Do plantão à OIT: denúncia do Sindsaúde Ceará sobre precarização na saúde é aceita em Genebra, Suiça

O que começa nos corredores dos hospitais do Ceará agora atravessou o oceano e chegou a Genebra. A Organização Internacional do Trabalho (OIT) acatou oficialmente a denúncia apresentada pelo Sindsaúde Ceará sobre a precarização dos vínculos de trabalho na saúde pública, abrindo um procedimento internacional de análise sobre a situação vivida por trabalhadores e trabalhadoras do setor.

A denúncia tem como eixo central o avanço das falsas cooperativas na saúde, um modelo que, segundo o sindicato, tem sido usado para mascarar relações de emprego, retirar direitos e impor insegurança a profissionais que atuam na linha de frente do cuidado, especialmente em hospitais, UPAs e unidades públicas do Ceará.

A decisão da OIT representa um marco inédito: trata-se de uma denúncia encaminhada por um sindicato estadual, redigida em português, que superou todas as etapas iniciais do organismo internacional e foi considerada admissível pelo Conselho de Administração da OIT, instância máxima da organização.

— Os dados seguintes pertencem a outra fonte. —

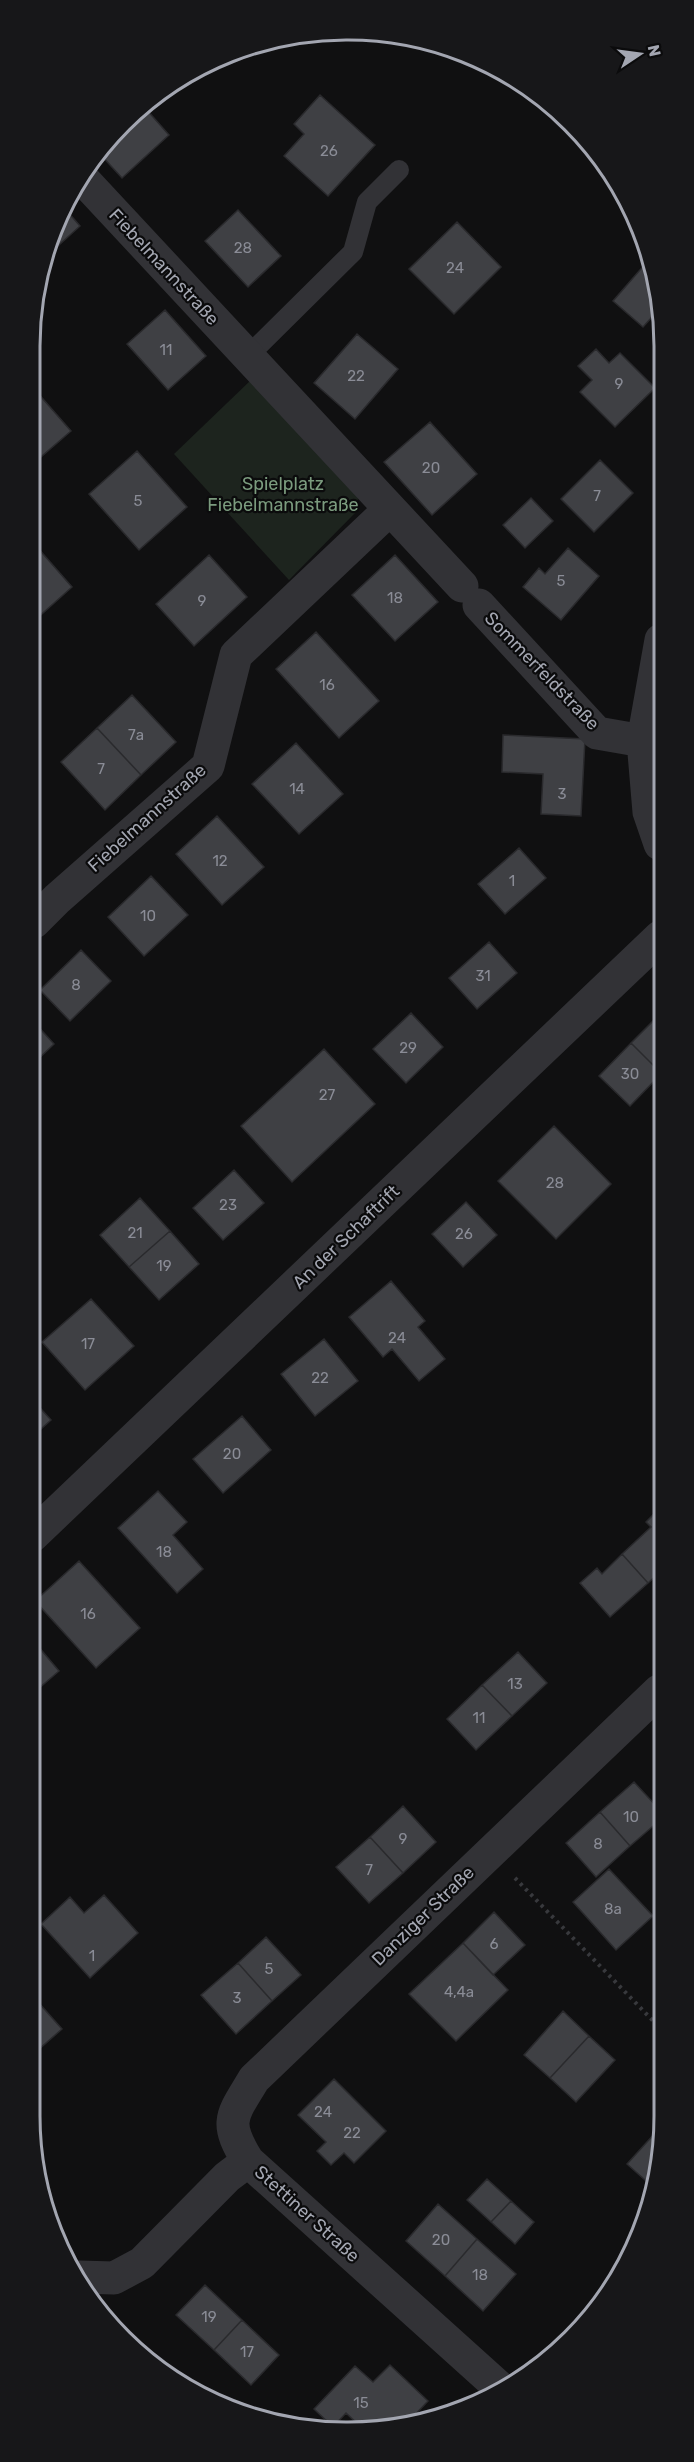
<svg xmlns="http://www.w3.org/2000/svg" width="694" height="2462" font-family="Rubik,sans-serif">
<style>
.green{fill:#1d241e}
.building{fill:#3f4044;stroke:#2a2a2d;stroke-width:1.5}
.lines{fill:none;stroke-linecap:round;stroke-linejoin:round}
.path{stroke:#38393d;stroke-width:4;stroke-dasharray:3 4.5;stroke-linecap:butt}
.service{stroke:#323236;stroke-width:20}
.minor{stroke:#323236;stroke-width:33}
.labels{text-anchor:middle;stroke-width:4.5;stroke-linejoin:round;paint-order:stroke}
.number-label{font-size:15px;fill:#8a8c96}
.street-label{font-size:18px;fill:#a3a6b1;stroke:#0b0b0c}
.park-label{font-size:18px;fill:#7b9b7e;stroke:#0b0b0c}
.rim{fill:none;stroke:#a3a6b1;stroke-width:3}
</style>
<rect width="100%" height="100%" fill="#101011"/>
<!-- green -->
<path class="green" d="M251,380L358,496L357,511L289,580L174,454Z"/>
<!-- building -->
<path class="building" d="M320,95L375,145L328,196L284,156L304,134L294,124Z
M146,109L169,135L122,178L100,154Z
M238,210L281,256L248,287L205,241Z
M67,211L80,226L49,254Z
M457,222L501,267L454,314L409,269Z
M646,263L649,266L661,307L643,327L613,301Z
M165,310L206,356L168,390L127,344Z
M357,334L398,369L355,419L314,383Z
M596,349L609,363L620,353L655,388L615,427L580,392L592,380L578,366Z
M36,391L71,431L35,462Z
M430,422L477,474L432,515L384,462Z
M137,451L187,507L139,550L89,494Z
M600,460L633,493L594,532L561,499Z
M531,498L553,521L525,548L503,525Z
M37,547L72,587L35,620V548Z
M568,548L599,576L561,620L523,587L539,568L545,574Z
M209,555L247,597L194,646L156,604Z
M395,555L438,602L395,641L352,595Z
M316,632L379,701L339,738L276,669Z
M132,695L176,742L141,775L97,728Z
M97,728L141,775L105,810L61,762Z
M503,735L585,739L581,816L541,814L543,774L502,772Z
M296,743L343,794L299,834L252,784Z
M217,816L264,867L222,905L176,854Z
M519,848L546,878L505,914L478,884Z
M151,876L188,915L144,956L108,917Z
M489,942L517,973L477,1009L449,978Z
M81,950L111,981L70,1021L40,990Z
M411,1013L443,1047L406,1083L373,1049Z
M660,1014V1072L631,1043Z
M34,1022L54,1044L33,1064Z
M631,1043L660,1072V1075L630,1106L599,1076Z
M324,1049L375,1104L292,1182L241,1126Z
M554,1126L611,1184L556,1239L498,1181Z
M234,1170L264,1203L223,1240L193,1208Z
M140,1198L170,1231L129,1267L100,1235Z
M466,1202L497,1235L463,1267L432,1234Z
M170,1231L199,1264L159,1300L129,1267Z
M391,1281L425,1321L418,1327L445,1359L419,1381L392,1349L383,1357L349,1317Z
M91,1299L134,1346L85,1390L42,1342Z
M324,1339L358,1381L315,1416L281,1374Z
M32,1399L51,1420L32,1437Z
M242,1416L271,1450L223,1493L193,1459Z
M158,1491L187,1522L173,1535L203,1569L177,1593L118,1528Z
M656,1512L659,1516V1573L648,1583L622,1554L651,1527L646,1522Z
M622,1554L648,1583L610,1617L580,1583L597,1568L602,1574Z
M79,1561L140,1628L96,1668L35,1601Z
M32,1639L59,1671L31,1695Z
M518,1652L547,1683L512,1716L482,1685Z
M482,1685L512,1716L476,1750L447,1719Z
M634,1782L659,1809V1821L630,1846L600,1812Z
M403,1806L436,1842L403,1873L370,1837Z
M600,1812L630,1846L596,1877L566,1843Z
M370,1837L403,1873L369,1903L336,1867Z
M609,1869L653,1916L616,1950L573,1902Z
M104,1895L138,1933L90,1978L41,1924L70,1897L84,1913Z
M494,1912L525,1945L493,1975L463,1943Z
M266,1937L301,1975L272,2001L238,1963Z
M463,1943L508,1990L456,2041L409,1994Z
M238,1963L272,2001L236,2034L201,1995Z
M30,1993L62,2029L30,2057Z
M563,2011L589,2036L550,2078L524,2055Z
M589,2036L615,2060L576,2102L550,2078Z
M334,2079L386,2131L354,2163L344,2153L331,2165L317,2151L326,2142L298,2115Z
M656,2132L658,2177L654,2188L627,2164Z
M487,2179L511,2201L491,2222L467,2200Z
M511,2201L534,2222L515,2244L491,2222Z
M438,2204L477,2239L445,2276L406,2241Z
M477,2239L516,2274L483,2311L445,2276Z
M205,2285L242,2320L214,2350L176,2315Z
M242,2320L279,2355L251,2385L214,2350Z
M390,2365L428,2401L411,2419L414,2423L362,2428L346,2413L333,2427L314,2409L355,2366L373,2382Z"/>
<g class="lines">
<!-- path -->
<path class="path" d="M515,1878L658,2026"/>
<!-- service -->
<path class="service" d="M247,357L353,252L367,202L399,170"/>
<!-- minor -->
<path class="minor" d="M81,177L462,586
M479,605L597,733L643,741
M660,844L649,812L643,741L661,640
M34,922L57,899L208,766L236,655L390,509
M32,1536L660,937
M79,2277L114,2278L142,2263L227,2177L248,2161
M499,2387L248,2161C223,2121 232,2116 254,2079L659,1691"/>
</g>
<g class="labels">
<!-- number labels -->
<g class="number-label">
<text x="329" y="156">26</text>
<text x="243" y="253">28</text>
<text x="455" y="273">24</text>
<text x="166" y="355">11</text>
<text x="356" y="381">22</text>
<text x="619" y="389">9</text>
<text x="431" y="473">20</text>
<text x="597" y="501">7</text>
<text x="138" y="506">5</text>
<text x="561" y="586">5</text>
<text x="395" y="603">18</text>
<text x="202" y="606">9</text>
<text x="327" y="690">16</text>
<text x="136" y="740">7a</text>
<text x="101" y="774">7</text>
<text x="297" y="794">14</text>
<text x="562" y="799">3</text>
<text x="220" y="866">12</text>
<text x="512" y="886">1</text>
<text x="148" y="921">10</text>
<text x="483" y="981">31</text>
<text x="76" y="990">8</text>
<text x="408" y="1053">29</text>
<text x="630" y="1079">30</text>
<text x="327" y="1100">27</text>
<text x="555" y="1188">28</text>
<text x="228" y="1210">23</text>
<text x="135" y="1238">21</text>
<text x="464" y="1239">26</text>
<text x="164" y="1271">19</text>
<text x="397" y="1343">24</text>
<text x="88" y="1349">17</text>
<text x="320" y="1383">22</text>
<text x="232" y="1459">20</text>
<text x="164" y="1557">18</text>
<text x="88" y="1619">16</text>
<text x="515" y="1689">13</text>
<text x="479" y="1723">11</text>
<text x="631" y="1822">10</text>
<text x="403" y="1844">9</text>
<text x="598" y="1849">8</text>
<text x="369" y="1875">7</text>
<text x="613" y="1914">8a</text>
<text x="494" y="1949">6</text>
<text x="92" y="1961">1</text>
<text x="269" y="1974">5</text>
<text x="459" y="1997">4,4a</text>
<text x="237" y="2003">3</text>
<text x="323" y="2117">24</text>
<text x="352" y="2138">22</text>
<text x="441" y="2245">20</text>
<text x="480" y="2280">18</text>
<text x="209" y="2322">19</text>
<text x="247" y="2357">17</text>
<text x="361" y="2408">15</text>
</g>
<!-- street labels -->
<g class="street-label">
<text transform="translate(164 267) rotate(47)" y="6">Fiebelmannstraße</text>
<text transform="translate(542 671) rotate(46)" y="6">Sommerfeldstraße</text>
<text transform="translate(147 818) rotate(-42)" y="6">Fiebelmannstraße</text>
<text transform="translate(346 1237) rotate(-44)" y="6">An der Schaftrift</text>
<text transform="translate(423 1916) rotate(-44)" y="6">Danziger Straße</text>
<text transform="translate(307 2214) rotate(42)" y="6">Stettiner Straße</text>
</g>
<!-- park labels -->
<g class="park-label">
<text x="283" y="490">Spielplatz<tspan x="283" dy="21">Fiebelmannstraße</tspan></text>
</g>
</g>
<!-- crop -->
<path d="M0 0H694V2462H0ZM346 40H348A306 306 0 0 1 654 346V2116A306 306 0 0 1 348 2422H346A306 306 0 0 1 40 2116V346A306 306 0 0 1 346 40Z" fill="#171719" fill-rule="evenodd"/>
<path class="rim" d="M346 40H348A306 306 0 0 1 654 346V2116A306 306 0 0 1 348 2422H346A306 306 0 0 1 40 2116V346A306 306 0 0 1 346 40Z"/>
<!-- north arrow -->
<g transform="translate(640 54) rotate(77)" stroke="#0b0b0c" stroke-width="4.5" paint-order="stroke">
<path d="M0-4.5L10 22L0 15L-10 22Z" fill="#a3a6b1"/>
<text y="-9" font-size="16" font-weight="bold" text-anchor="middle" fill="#a3a6b1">N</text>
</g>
</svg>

Da realidade dos hospitais à arena internacional
A denúncia não nasceu em gabinetes. Ela nasce do cotidiano de profissionais submetidos a contratos instáveis, sem carteira assinada, férias ou 13º salário, muitos deles vinculados a cooperativas que funcionam, na prática, como instrumentos de precarização.

Segundo o Sindsaúde Ceará, esse modelo não gera emprego: gera subemprego, adoece trabalhadores e compromete a qualidade do atendimento à população.

Além das falsas cooperativas, a denúncia reúne outras violações relacionadas à precarização dos vínculos de trabalho na saúde, apontando um cenário estrutural que afeta não apenas o Ceará, mas todo o país, embora tenha no estado um dos seus exemplos mais visíveis.

A ida a Genebra para transformar denúncia em processo
Para que a denúncia ganhasse forma internacional, a diretora do Sindsaúde Ceará, Martinha Brandão, através da articulação do Sistema Cofen/Corens e com indicação da Central dos Trabalhadores do Brasil (CTB), esteve na sede da OIT, em Genebra, para compreender o funcionamento do organismo e os caminhos formais para transformar a indignação dos trabalhadores em um processo sólido, responsável e juridicamente fundamentado.

O que a OIT decidiu e o que acontece agora
Ao aceitar a denúncia, a OIT decidiu criar um Comitê Tripartite, formado por especialistas internacionais e representantes de trabalhadores, que irá analisar se o Estado brasileiro está cumprindo a Convenção nº 122, que trata da obrigação dos países de promover emprego digno, estável e protegido.

Por que isso importa para o Ceará e para o Brasil
A aceitação da denúncia pela OIT lança luz sobre uma realidade que não afeta apenas quem trabalha na saúde, mas quem depende dela. Quando profissionais atuam sem direitos, com contratos instáveis, pagamentos incertos e jornadas exaustivas, o impacto chega direto ao atendimento: equipes rotativas, sobrecarga, adoecimento dos trabalhadores e perda de continuidade no cuidado.

A precarização dos vínculos não é um problema interno da categoria. Ela fragiliza o serviço público, compromete a qualidade do atendimento e coloca em risco o direito da população a uma saúde segura e humanizada.

Mais do que um procedimento técnico, a decisão da OIT é o reconhecimento político e institucional de que esse modelo de contratação, adotado em larga escala no Ceará, não é normal, não é sustentável e não pode ser tratado como regra.